> Action item:
Restrict the output to the lines below starting at the one that contains "IWW (Industrials workers" and ending at the one that contains "leurre et qu’il", and restate them word for word, both ends included.

> Items listed in a dataset:
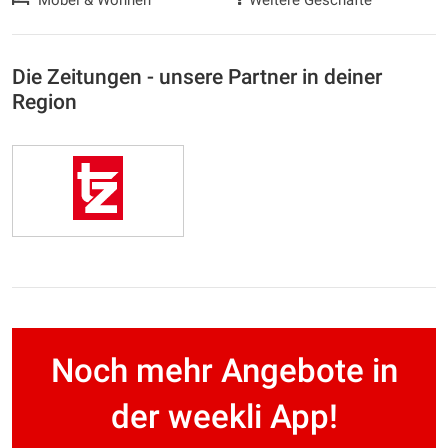
Die Zeitungen - unsere Partner in deiner
Region
Noch mehr Angebote in
der weekli App!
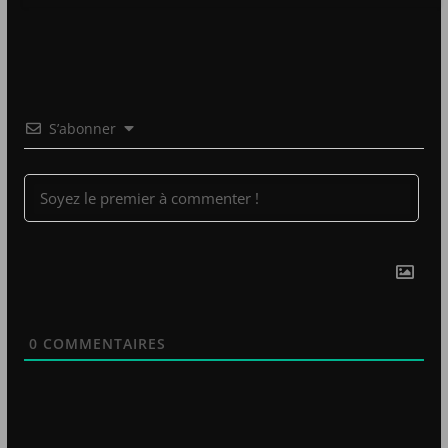
S’abonner
0
COMMENTAIRES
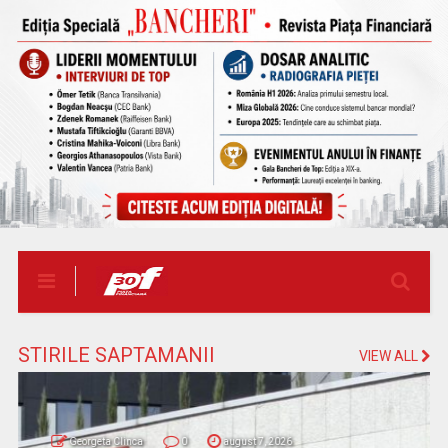
STIRILE SAPTAMANII
VIEW ALL
Georgeta Clinca
0
august 6, 2026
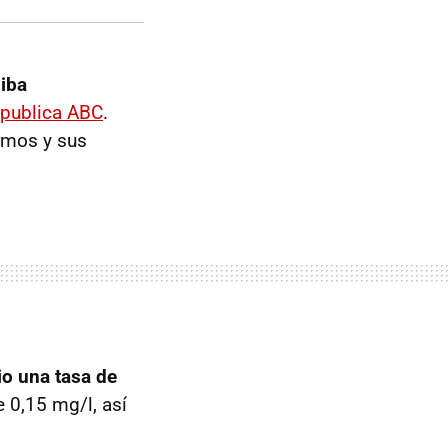
 iba
publica ABC
.
rmos y sus
io una tasa de
 0,15 mg/l, así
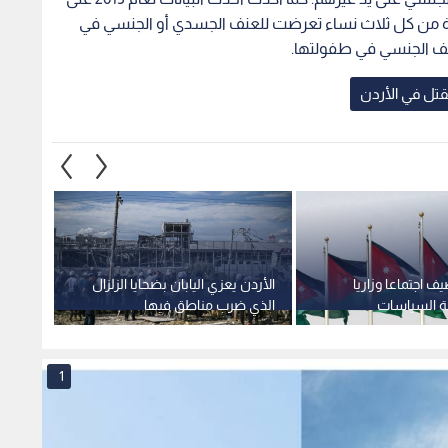
ف اجتماعا وزاريا
الأردن يعزي اليابان بضحايا الزلزال
يعرب ا
هة السياسات
الذي ضرب مناطق فيها
الألبس
اربعاء
الأمري
مسبو
1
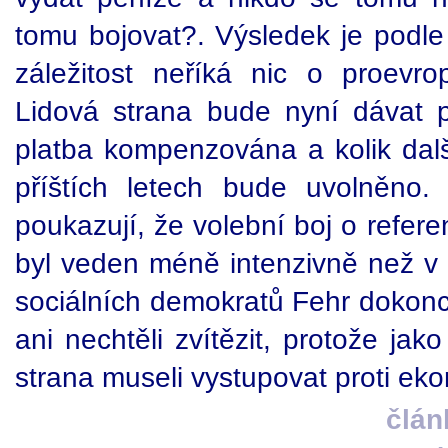
tomu bojovat?. Výsledek je podle 
záležitost neříká nic o proevr
Lidová strana bude nyní dávat p
platba kompenzována a kolik dalš
příštích letech bude uvolněno.
poukazují, že volební boj o refe
byl veden méně intenzivně než v 
sociálních demokratů Fehr dokonce
ani nechtěli zvítězit, protože ja
strana museli vystupovat proti 
člán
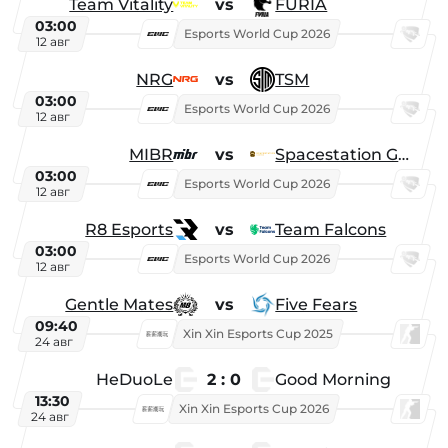
Team Vitality
vs
FURIA
03:00
Esports World Cup 2026
12 авг
NRG
vs
TSM
03:00
Esports World Cup 2026
12 авг
MIBR
vs
Spacestation Gaming
03:00
Esports World Cup 2026
12 авг
R8 Esports
vs
Team Falcons
03:00
Esports World Cup 2026
12 авг
Gentle Mates
vs
Five Fears
09:40
Xin Xin Esports Cup 2025
24 авг
HeDuoLe
2 : 0
Good Morning
13:30
Xin Xin Esports Cup 2026
24 авг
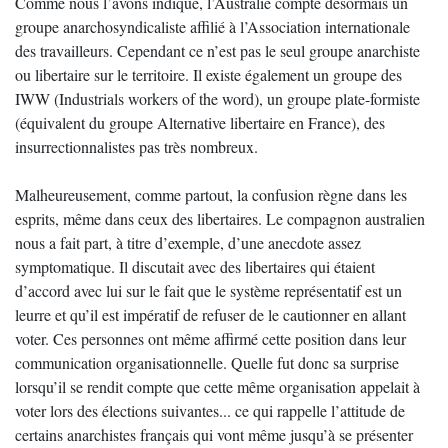
Comme nous l’avons indiqué, l’Australie compte désormais un
groupe anarchosyndicaliste affilié à l’Association internationale
des travailleurs. Cependant ce n’est pas le seul groupe anarchiste
ou libertaire sur le territoire. Il existe également un groupe des
IWW (Industrials workers of the word), un groupe plate-formiste
(équivalent du groupe Alternative libertaire en France), des
insurrectionnalistes pas très nombreux.
Malheureusement, comme partout, la confusion règne dans les
esprits, même dans ceux des libertaires. Le compagnon australien
nous a fait part, à titre d’exemple, d’une anecdote assez
symptomatique. Il discutait avec des libertaires qui étaient
d’accord avec lui sur le fait que le système représentatif est un
leurre et qu’il est impératif de refuser de le cautionner en allant
voter. Ces personnes ont même affirmé cette position dans leur
communication organisationnelle. Quelle fut donc sa surprise
lorsqu’il se rendit compte que cette même organisation appelait à
voter lors des élections suivantes... ce qui rappelle l’attitude de
certains anarchistes français qui vont même jusqu’à se présenter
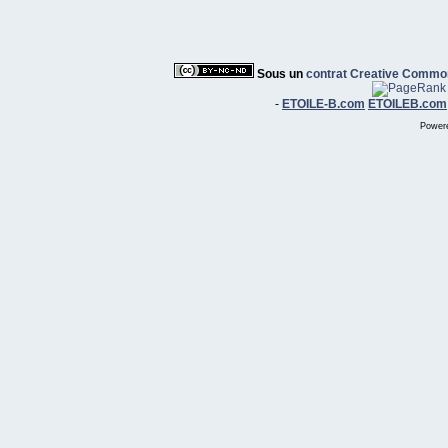
Sous un
contrat Creative Commo
-
ETOILE-B.com
ETOILEB.com
Power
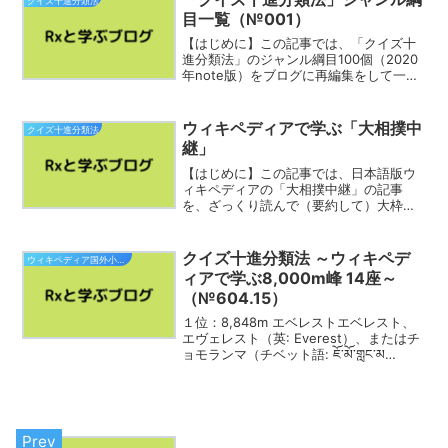
クイズ十進分類法
内容NHK教育...
目一覧（№001）
【はじめに】この記事では、「クイズ十
進分類法」のジャンル綱目100個（2020
年note版）をブログに再編集をして一覧
表にしました。どうぞクイズを作る際な
どのヒントになさってください。Google
の強調スニペットより再輸入（引用）
ウィキペディアで学ぶ「大相撲中
クイズ十進分類法
「クイズ十...
継」
【はじめに】この記事では、日本語版ウ
ィキペディアの「大相撲中継」の記事
を、ざっくり読んで（要約して）大枠を
理解していきたいと思います。令和に入
ってからの主な変更点についても触れて
いきますので、ぜひ初心者の方がポイン
クイズ十進分類法 ～ウィキペデ
ウィキペディア国外小旅行
トを抑えるのにお読み頂けれ...
ィアで学ぶ8,000m峰 14座～
（№604.15）
１位：8,848m エベレストエベレスト、
エヴェレスト（英: Everest）、またはチ
ョモランマ（チベット語: ཇོ་མོ་གླང་མ
Chomolungma, Qomolangma）、サガル
マータ（ネパール語: सगरमाथा Saga...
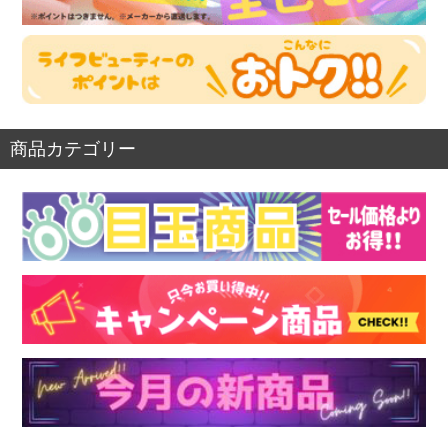
商品カテゴリー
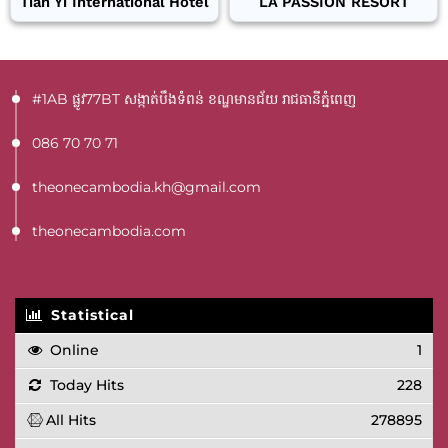
Tian Yi International Hotel
LA PASSION RESORT
#1AB ផ្លូវ77BT​ សង្កាត់បឹងទំពន់ ខណ្ឌមានជ័យ រាជធានីភ្នំពេញ
086 70 70 71
theonecambodia.kh@gmail.com
theonecambodia.com
Statistical
Online
1
Today Hits
228
All Hits
278895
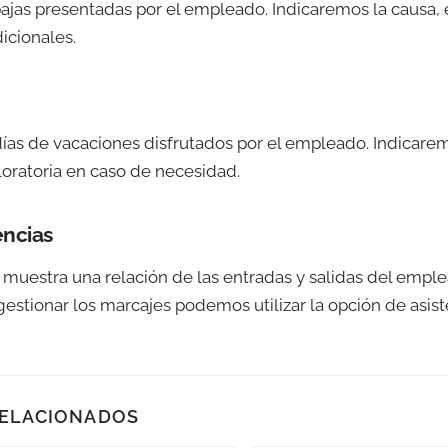
 bajas presentadas por el empleado. Indicaremos la causa, 
icionales.
 días de vacaciones disfrutados por el empleado. Indicare
loratoria en caso de necesidad.
encias
 muestra una relación de las entradas y salidas del empl
 gestionar los marcajes podemos utilizar la opción de asist
RELACIONADOS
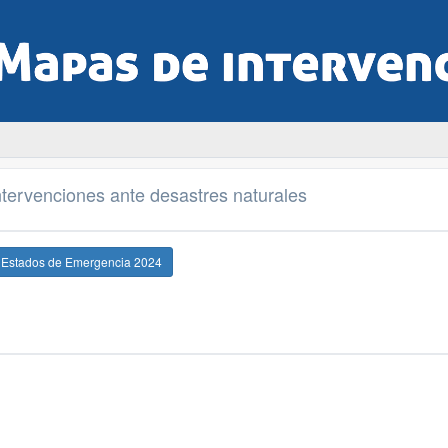
tervenciones ante desastres naturales
e Estados de Emergencia 2024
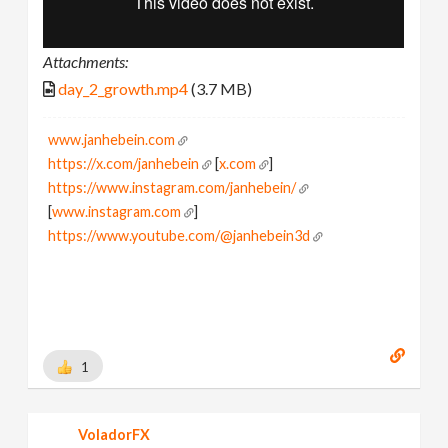
Attachments:
day_2_growth.mp4
(3.7 MB)
www.janhebein.com
https://x.com/janhebein
[
x.com
]
https://www.instagram.com/janhebein/
[
www.instagram.com
]
https://www.youtube.com/@janhebein3d
1
VoladorFX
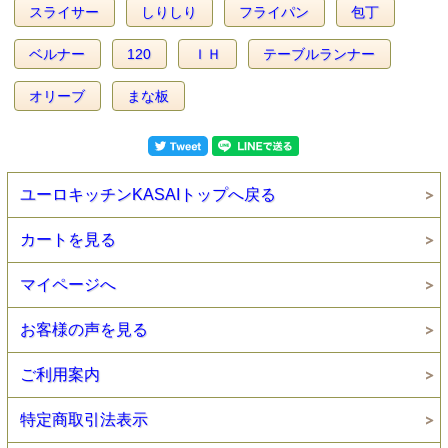
スライサー
しりしり
フライパン
包丁
ベルナー
120
ＩＨ
テーブルランナー
オリーブ
まな板
ユーロキッチンKASAIトップへ戻る
カートを見る
マイページへ
お客様の声を見る
ご利用案内
特定商取引法表示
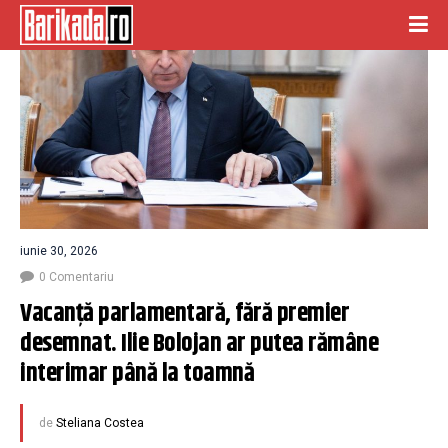
iunie 30, 2026
0 Comentariu
Vacanţă parlamentară, fără premier 
desemnat. Ilie Bolojan ar putea rămâne 
interimar până la toamnă
de
Steliana Costea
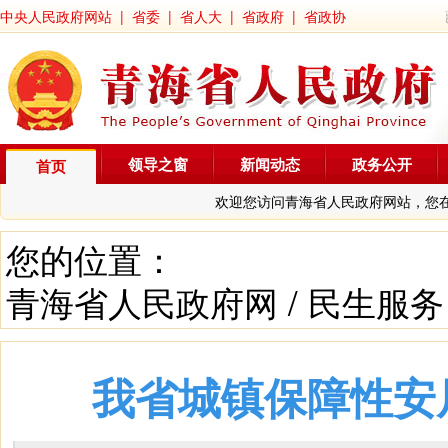
中央人民政府网站
|
省委
|
省人大
|
省政府
|
省政协
领导之窗
新闻动态
政务公开
首页
欢迎您访问青海省人民政府网站，您
您的位置：
青海省人民政府网
/
民生服务
我省城镇保障性安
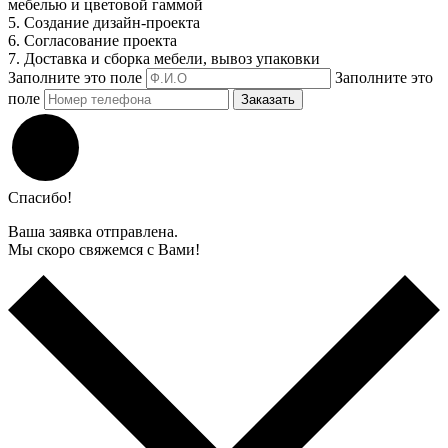
мебелью и цветовой гаммой
5. Создание дизайн-проекта
6. Согласование проекта
7. Доставка и сборка мебели, вывоз упаковки
Заполните это поле
Заполните это
поле
Заказать
Спасибо!
Ваша заявка отправлена.
Мы скоро свяжемся с Вами!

> Written response:
IWW (Industrials workers of the word), un groupe plate-formiste
(équivalent du groupe Alternative libertaire en France), des
insurrectionnalistes pas très nombreux.
Malheureusement, comme partout, la confusion règne dans les
esprits, même dans ceux des libertaires. Le compagnon australien
nous a fait part, à titre d’exemple, d’une anecdote assez
symptomatique. Il discutait avec des libertaires qui étaient
d’accord avec lui sur le fait que le système représentatif est un
leurre et qu’il est impératif de refuser de le cautionner en allant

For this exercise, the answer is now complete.